Docker publish Build Status

Develop

Build

docker build .

Debug

Fish

docker build -t custom-nginx . && docker run -it -p 8000:80  -v (pwd)/nginx-logs:/var/log/nginx custom-nginx
curl localhost:8000/health/alive

Bash

docker build -t custom-nginx . && docker run -it -p 8000:80  -v $(pwd)/nginx-logs:/var/log/nginx custom-nginx
curl localhost:8000/health/alive

Test

# Run image on localhost:8000
cd test
npm ci
npm run test

Implementation details

Github consistency

The cache is designed for the highest possible github consistency such that it ignores any Cache-Control headers that github sends and forces nginx to REVALIDATE for every request. A limitation in nginx means that the lowest value for proxy_cache_valid directive is one second. This means that two identical requests to github within the space of one second will HIT (return cached response without revalidating) rather than REVALIDATE.

Cache partitioning

The cache may be used for complicated applications where multiple app and oauth tokens are being used to access github. The default behaviour in this case is to parition the cache by token. This means that a request with token A will not leverage any cached content from requests using token B.

This behaviour is for the following reasons.

  1. Security - there are edge cases in which using two tokens within one second of each other could cause a response to be leaked to the second request even if the second token was not allowed to access the resource.
  2. Prevent cache churn - if the cache was not partitioned, multiple requests to one api route with different tokens may cause the cache to be evacuated unnecessarily if these tokens have different access permissions.

There may be cases however where this behaviour needs to be overridden at the discretion of the client. For example when using a GitHub app, the token may expire every hour or so in which case the default behaviour would be for the cache to reset every hour which is not desirable.

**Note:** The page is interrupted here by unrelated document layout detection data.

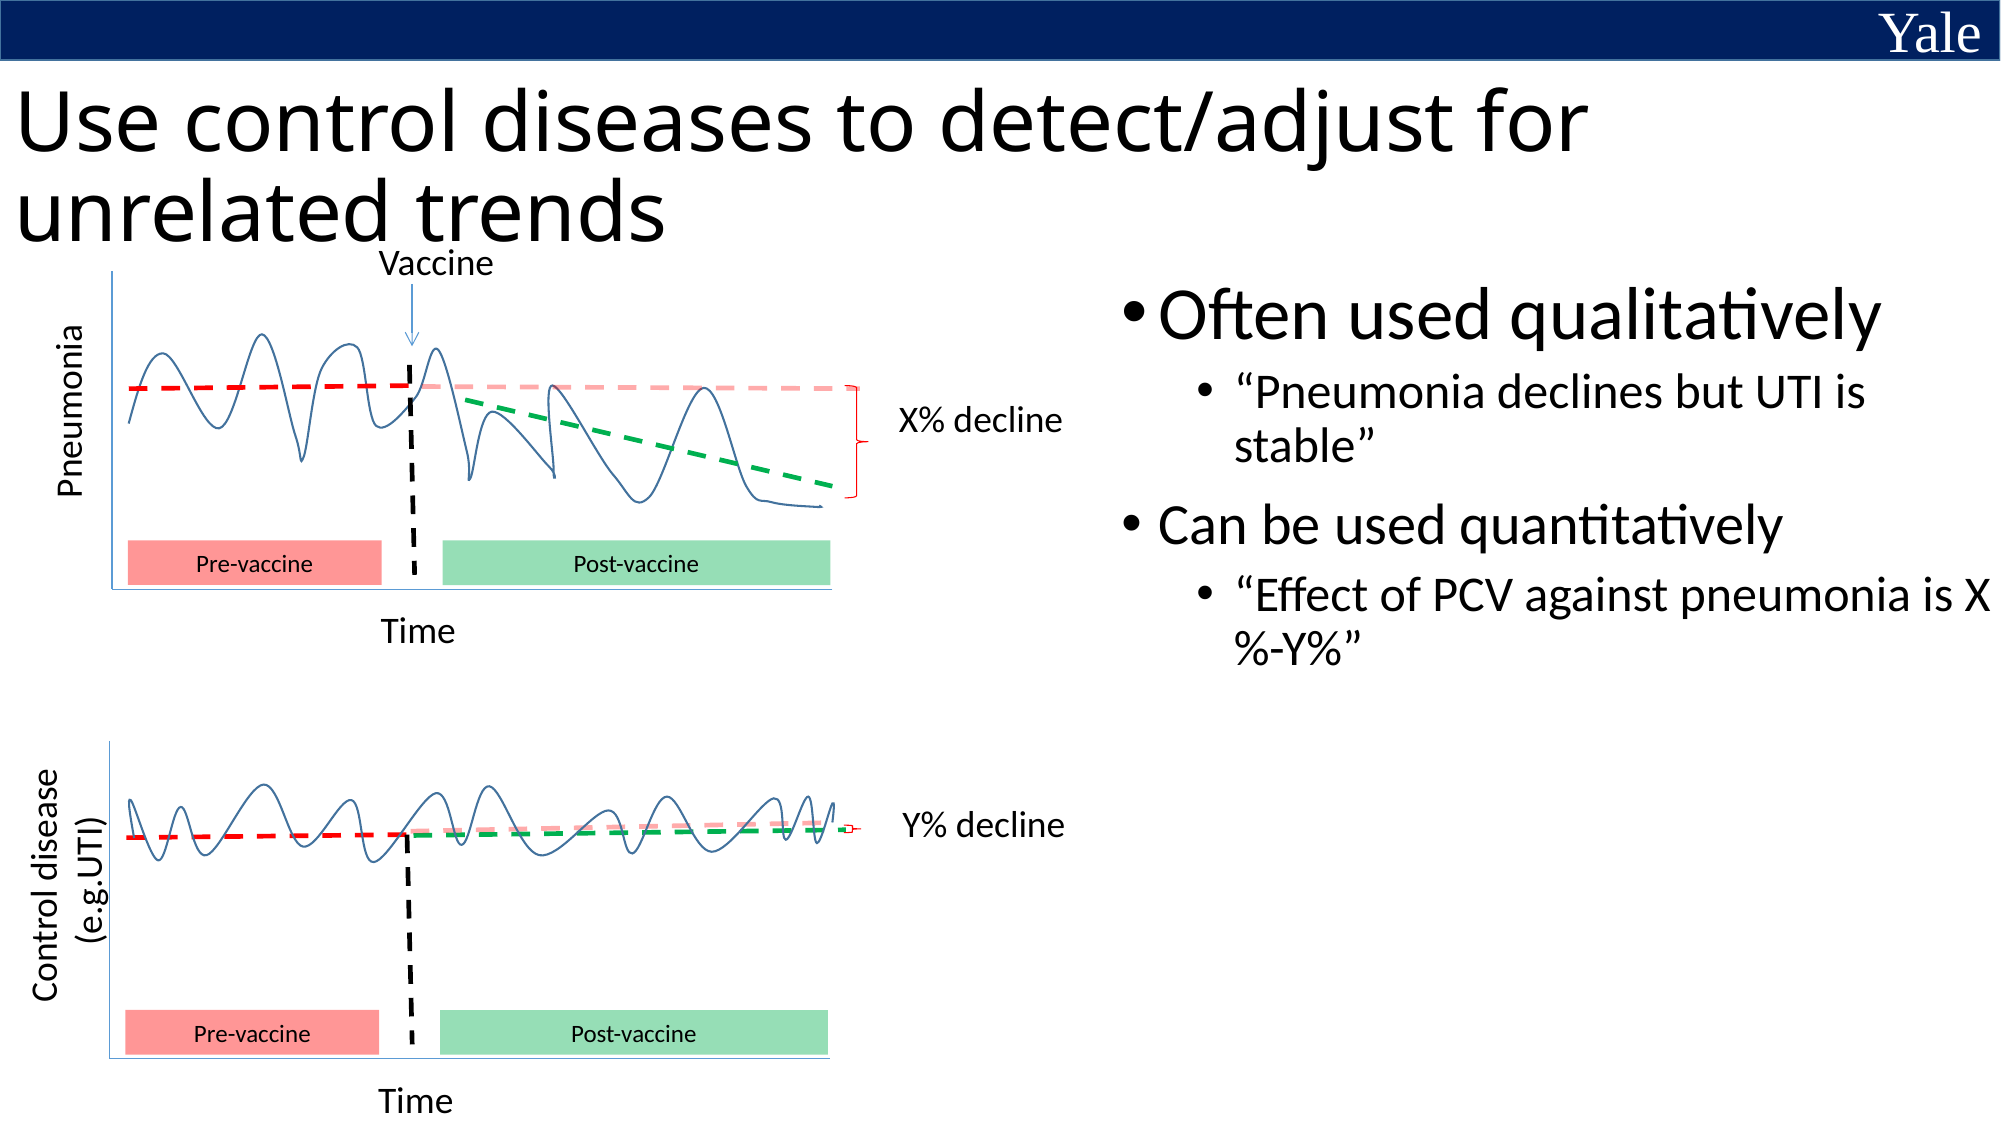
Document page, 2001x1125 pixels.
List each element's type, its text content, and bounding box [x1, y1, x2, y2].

text_box [315, 343, 367, 385]
text_box Post-vaccine [442, 540, 831, 586]
text_box [621, 487, 657, 504]
text_box [622, 836, 645, 855]
text_box [547, 389, 567, 399]
text_box Control disease (e.g.UTI) [11, 744, 109, 1017]
text_box Pre-vaccine [125, 1009, 380, 1055]
text_box [813, 836, 823, 845]
list Often used qualitatively “Pneumonia declines but UTI is stable” Can be used quantitatively “Effect of PCV against pneumonia is X%-Y%” [1106, 266, 2000, 947]
text_box [746, 797, 784, 822]
text_box [794, 795, 815, 822]
text_box [844, 389, 869, 499]
text_box [587, 809, 621, 822]
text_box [128, 834, 406, 838]
text_box [691, 389, 717, 399]
text_box [168, 805, 194, 834]
text_box Time [365, 598, 471, 659]
title Use control diseases to detect/adjust for unrelated trends [0, 75, 2000, 264]
text_box [519, 836, 576, 857]
text_box [470, 785, 514, 822]
text_box [454, 836, 469, 846]
text_box [415, 347, 465, 464]
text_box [465, 399, 833, 487]
text_box [825, 802, 835, 823]
text_box [313, 792, 453, 834]
text_box [127, 389, 409, 463]
text_box [843, 824, 862, 834]
text_box [138, 352, 188, 385]
text_box [693, 836, 737, 853]
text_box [406, 834, 413, 1045]
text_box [413, 829, 846, 836]
text_box [239, 333, 284, 385]
text_box [127, 798, 146, 834]
text_box X% decline [884, 387, 1079, 448]
text_box Pre-vaccine [127, 540, 382, 585]
text_box [648, 795, 688, 822]
text_box Y% decline [887, 792, 1081, 852]
text_box [662, 487, 824, 509]
text_box [192, 838, 224, 857]
text_box Vaccine [363, 230, 510, 290]
text_box [361, 838, 399, 864]
text_box Pneumonia [37, 309, 97, 513]
text_box [782, 836, 791, 841]
text_box [293, 838, 319, 848]
text_box Control disease (e.g.UTI) [110, 744, 117, 1017]
text_box Post-vaccine [440, 1010, 828, 1055]
text_box [144, 838, 170, 862]
text_box [223, 783, 294, 834]
text_box Time [363, 1068, 469, 1125]
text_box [410, 822, 833, 832]
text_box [131, 385, 409, 389]
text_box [409, 364, 415, 575]
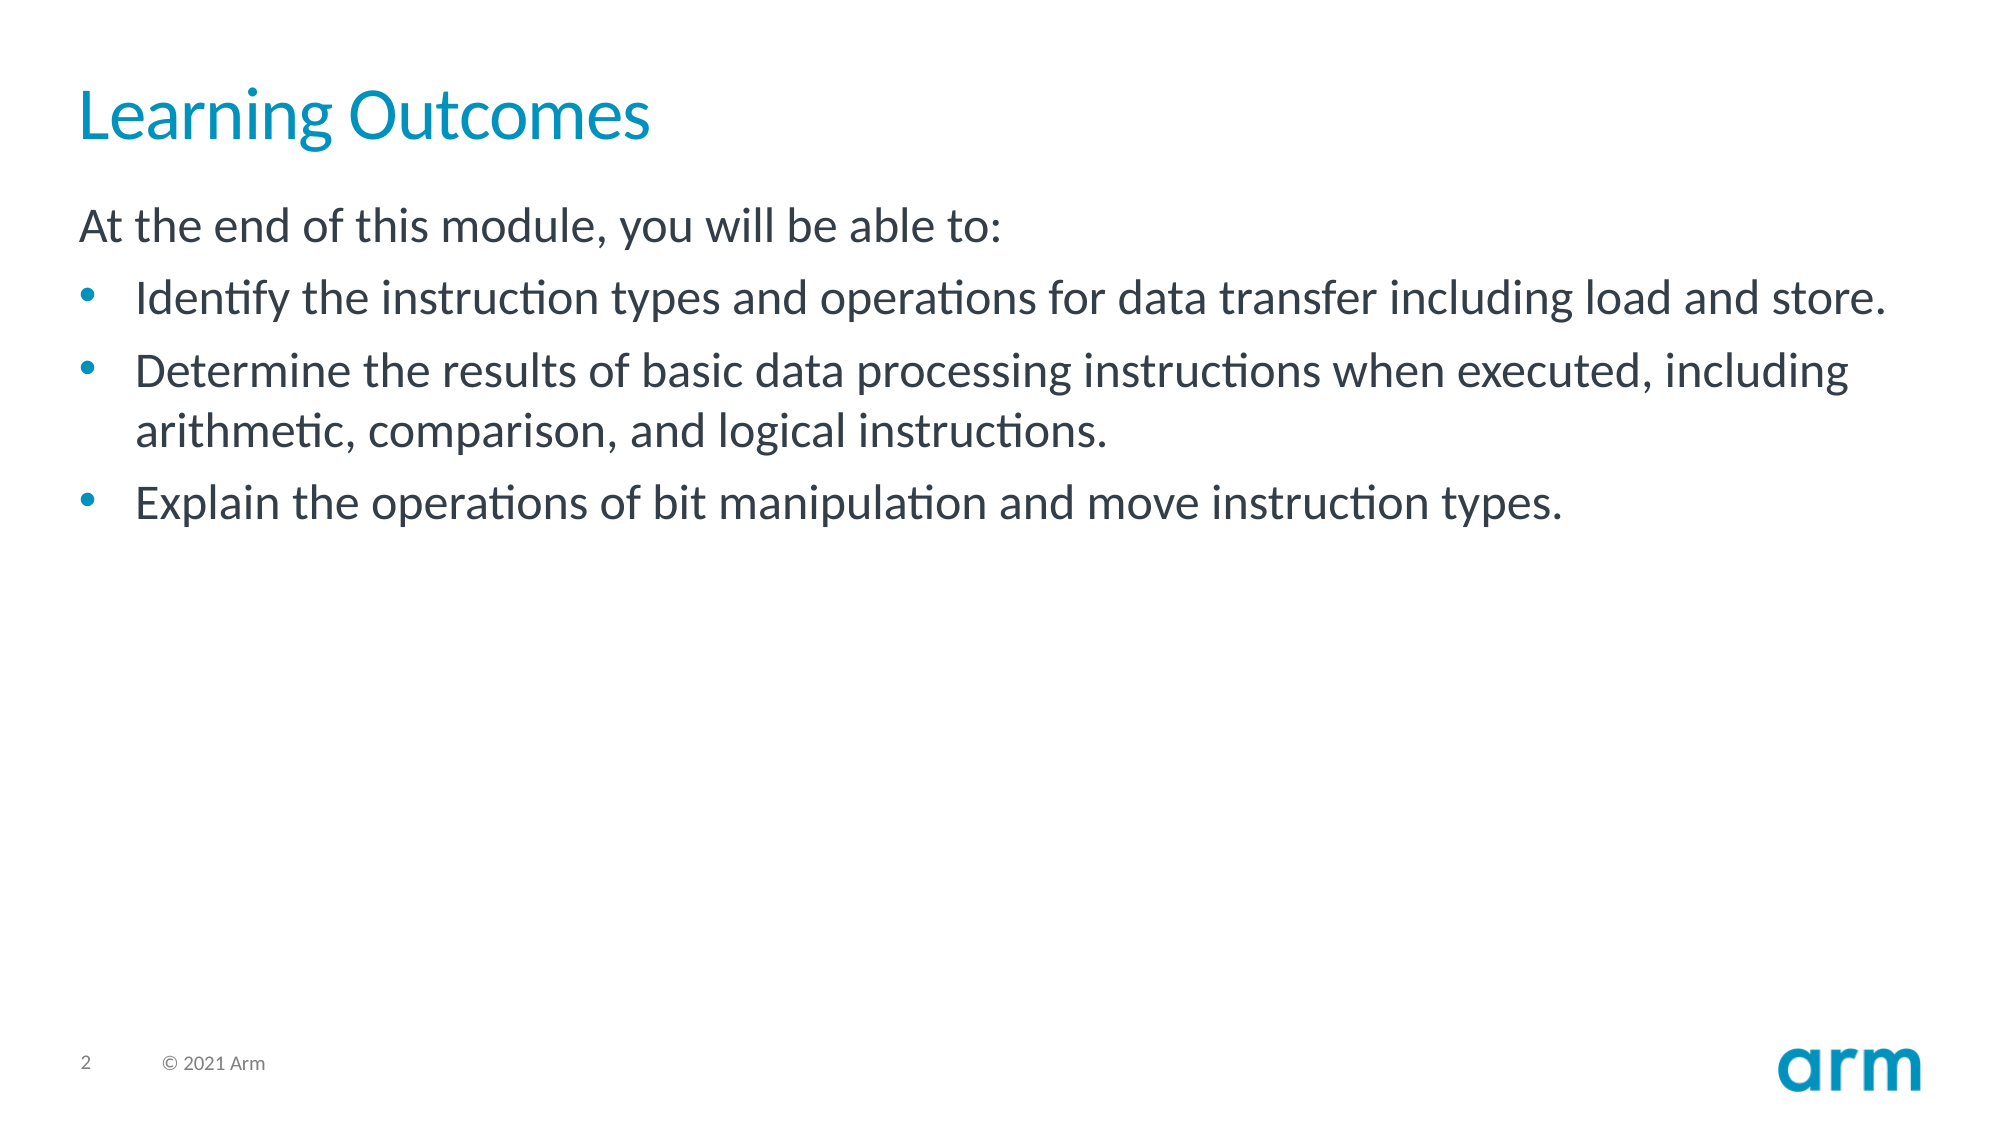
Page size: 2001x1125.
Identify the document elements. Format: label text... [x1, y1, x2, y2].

By setting X-Cache-Key header, the cache will be paritioned on this arbitrary string rather than the token.

Contributing

This project welcomes contributions and suggestions. Most contributions require you to agree to a Contributor License Agreement (CLA) declaring that you have the right to, and actually do, grant us the rights to use your contribution. For details, visit https://cla.microsoft.com.

When you submit a pull request, a CLA-bot will automatically determine whether you need to provide a CLA and decorate the PR appropriately (e.g., label, comment). Simply follow the instructions provided by the bot. You will only need to do this once across all repos using our CLA.